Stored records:
## START

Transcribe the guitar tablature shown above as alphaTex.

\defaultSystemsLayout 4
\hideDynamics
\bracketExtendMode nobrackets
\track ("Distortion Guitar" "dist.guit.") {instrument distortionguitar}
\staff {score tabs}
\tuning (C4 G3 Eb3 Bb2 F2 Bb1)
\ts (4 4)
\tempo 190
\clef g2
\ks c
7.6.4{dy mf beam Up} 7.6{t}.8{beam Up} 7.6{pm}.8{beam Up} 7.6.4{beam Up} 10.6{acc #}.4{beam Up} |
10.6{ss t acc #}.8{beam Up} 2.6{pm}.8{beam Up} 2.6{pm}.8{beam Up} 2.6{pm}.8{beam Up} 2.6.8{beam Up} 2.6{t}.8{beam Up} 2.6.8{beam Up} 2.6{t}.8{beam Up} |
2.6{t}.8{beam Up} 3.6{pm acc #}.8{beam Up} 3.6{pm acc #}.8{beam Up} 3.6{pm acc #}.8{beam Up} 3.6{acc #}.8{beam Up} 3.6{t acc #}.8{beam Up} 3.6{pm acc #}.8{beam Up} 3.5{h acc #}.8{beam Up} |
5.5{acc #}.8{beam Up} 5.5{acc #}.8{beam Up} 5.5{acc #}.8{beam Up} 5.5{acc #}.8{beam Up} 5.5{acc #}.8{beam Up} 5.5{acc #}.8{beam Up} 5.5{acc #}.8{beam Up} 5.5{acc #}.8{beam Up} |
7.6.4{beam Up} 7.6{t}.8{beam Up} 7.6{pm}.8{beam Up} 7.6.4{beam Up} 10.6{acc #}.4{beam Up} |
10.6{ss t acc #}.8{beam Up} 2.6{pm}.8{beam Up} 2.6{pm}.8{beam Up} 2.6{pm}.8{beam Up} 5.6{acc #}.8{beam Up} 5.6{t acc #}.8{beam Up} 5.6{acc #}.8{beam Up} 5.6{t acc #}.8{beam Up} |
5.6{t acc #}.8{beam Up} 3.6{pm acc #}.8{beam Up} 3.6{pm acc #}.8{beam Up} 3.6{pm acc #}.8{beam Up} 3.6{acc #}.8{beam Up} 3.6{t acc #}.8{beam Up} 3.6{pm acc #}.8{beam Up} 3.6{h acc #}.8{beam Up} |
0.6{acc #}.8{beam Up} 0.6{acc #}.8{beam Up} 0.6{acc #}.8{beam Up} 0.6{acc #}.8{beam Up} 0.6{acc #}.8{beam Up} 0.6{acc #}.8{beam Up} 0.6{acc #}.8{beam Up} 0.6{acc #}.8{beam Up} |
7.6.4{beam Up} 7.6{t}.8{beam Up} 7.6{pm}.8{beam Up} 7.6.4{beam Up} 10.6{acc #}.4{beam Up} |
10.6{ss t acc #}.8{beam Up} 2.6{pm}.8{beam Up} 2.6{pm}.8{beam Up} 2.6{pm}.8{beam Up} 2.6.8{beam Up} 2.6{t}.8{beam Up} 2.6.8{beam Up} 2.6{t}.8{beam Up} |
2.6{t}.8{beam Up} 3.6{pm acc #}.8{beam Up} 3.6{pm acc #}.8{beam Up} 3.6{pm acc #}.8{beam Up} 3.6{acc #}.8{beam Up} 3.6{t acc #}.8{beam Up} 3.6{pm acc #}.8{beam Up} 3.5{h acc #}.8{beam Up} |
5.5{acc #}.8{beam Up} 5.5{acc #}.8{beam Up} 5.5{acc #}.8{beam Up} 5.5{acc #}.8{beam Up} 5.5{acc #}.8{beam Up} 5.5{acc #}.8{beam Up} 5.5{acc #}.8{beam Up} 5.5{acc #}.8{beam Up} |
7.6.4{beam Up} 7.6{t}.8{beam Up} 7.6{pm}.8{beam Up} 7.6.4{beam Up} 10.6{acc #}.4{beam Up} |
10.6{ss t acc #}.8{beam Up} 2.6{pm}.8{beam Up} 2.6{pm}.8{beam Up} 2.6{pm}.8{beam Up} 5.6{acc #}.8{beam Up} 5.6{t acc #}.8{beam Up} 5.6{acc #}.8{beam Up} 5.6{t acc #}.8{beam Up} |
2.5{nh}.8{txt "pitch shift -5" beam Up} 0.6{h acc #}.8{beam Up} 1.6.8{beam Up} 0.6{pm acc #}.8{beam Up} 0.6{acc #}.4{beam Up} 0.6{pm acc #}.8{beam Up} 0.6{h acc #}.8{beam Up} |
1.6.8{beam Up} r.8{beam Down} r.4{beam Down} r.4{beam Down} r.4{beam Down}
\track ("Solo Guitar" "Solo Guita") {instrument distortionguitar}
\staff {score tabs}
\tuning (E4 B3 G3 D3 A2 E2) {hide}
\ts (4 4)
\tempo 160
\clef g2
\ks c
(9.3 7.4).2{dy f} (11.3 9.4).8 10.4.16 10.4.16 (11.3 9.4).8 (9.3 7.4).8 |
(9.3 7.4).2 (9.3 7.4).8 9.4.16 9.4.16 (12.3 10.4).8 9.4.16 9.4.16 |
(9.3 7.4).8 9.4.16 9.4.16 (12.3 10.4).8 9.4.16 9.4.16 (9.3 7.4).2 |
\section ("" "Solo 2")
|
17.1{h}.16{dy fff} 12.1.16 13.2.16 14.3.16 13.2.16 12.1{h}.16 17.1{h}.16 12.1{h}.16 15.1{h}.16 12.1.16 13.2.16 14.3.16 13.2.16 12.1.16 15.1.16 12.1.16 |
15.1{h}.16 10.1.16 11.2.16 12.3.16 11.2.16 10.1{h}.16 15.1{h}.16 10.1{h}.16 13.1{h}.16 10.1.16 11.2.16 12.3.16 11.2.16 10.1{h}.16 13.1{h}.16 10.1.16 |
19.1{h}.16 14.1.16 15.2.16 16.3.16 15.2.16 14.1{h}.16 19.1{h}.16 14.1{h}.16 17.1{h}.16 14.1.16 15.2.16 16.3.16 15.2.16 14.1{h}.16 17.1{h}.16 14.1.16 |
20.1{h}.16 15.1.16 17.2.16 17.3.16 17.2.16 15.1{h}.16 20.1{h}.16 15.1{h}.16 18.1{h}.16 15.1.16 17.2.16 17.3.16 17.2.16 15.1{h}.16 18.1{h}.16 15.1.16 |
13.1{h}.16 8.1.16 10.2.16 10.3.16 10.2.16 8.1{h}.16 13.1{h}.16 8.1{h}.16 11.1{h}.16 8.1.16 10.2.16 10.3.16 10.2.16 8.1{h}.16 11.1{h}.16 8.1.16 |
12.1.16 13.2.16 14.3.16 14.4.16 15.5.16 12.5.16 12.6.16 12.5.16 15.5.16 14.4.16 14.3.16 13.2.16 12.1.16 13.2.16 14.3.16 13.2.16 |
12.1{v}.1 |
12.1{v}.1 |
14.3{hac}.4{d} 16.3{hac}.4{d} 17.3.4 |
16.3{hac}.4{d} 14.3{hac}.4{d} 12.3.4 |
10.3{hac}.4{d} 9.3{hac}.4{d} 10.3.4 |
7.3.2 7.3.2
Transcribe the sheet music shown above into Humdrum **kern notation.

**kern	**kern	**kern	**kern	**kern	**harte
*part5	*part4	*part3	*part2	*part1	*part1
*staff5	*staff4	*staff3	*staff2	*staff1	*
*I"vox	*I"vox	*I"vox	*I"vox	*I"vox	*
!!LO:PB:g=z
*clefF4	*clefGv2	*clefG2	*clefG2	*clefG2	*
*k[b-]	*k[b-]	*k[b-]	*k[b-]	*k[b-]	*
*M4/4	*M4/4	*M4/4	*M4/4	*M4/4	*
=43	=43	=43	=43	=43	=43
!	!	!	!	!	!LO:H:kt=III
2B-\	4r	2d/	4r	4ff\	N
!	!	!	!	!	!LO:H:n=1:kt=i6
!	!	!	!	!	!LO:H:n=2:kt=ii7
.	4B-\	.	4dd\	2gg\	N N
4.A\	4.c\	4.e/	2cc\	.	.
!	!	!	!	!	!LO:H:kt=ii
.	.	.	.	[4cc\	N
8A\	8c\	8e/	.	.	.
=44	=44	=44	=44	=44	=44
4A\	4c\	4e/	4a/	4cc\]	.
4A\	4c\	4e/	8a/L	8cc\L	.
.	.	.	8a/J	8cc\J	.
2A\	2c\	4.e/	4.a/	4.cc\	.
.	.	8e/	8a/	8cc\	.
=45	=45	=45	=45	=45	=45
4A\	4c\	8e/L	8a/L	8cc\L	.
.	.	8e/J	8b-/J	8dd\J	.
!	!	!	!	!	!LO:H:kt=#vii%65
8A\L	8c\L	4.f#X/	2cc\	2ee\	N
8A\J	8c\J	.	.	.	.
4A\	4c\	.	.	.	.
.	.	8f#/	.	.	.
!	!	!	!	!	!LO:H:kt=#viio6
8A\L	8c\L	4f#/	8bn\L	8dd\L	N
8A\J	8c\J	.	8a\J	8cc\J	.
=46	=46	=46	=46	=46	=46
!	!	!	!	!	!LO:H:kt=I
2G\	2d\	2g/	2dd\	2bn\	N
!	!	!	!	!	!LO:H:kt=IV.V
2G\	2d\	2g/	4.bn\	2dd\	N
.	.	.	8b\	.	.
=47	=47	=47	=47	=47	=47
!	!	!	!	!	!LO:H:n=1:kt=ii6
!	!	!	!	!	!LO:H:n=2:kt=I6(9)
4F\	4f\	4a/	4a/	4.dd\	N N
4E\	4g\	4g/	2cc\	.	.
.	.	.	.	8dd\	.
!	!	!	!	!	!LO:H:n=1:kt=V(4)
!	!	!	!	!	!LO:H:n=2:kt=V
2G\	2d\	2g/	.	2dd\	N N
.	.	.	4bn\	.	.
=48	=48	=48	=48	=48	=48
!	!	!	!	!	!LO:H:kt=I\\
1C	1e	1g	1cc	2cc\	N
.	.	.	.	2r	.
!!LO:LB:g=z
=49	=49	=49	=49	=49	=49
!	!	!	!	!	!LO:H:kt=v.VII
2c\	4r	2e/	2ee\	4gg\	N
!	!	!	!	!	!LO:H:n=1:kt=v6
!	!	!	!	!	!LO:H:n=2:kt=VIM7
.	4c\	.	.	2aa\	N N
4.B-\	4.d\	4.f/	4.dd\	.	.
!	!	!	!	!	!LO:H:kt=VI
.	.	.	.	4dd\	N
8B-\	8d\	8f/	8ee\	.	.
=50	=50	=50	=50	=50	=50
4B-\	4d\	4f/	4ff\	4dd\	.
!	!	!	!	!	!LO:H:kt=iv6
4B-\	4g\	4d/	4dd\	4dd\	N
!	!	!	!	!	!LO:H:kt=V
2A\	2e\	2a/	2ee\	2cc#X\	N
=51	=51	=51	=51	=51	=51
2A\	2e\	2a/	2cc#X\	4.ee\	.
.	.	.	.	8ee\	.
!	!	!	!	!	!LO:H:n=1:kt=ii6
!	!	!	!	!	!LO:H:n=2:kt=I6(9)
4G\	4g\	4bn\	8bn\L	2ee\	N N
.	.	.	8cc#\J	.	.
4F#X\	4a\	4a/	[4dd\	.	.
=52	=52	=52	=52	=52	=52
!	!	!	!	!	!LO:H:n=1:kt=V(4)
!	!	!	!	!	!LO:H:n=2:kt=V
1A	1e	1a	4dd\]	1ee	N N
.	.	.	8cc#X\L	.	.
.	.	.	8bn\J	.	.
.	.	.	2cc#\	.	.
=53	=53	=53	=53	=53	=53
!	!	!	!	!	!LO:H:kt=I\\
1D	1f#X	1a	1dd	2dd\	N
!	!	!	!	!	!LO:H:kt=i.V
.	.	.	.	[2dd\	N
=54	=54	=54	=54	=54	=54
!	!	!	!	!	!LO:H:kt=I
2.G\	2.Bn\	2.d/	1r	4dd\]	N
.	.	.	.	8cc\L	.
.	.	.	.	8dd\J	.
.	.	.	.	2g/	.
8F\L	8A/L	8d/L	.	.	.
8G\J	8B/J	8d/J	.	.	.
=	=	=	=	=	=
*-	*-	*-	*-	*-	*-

## END

Find each line in the records that contains the string "kern", and copy those lines out in full.

Final result =
Transcribe the sheet music shown above into Humdrum **kern notation.
**kern	**kern	**kern	**kern	**kern	**harte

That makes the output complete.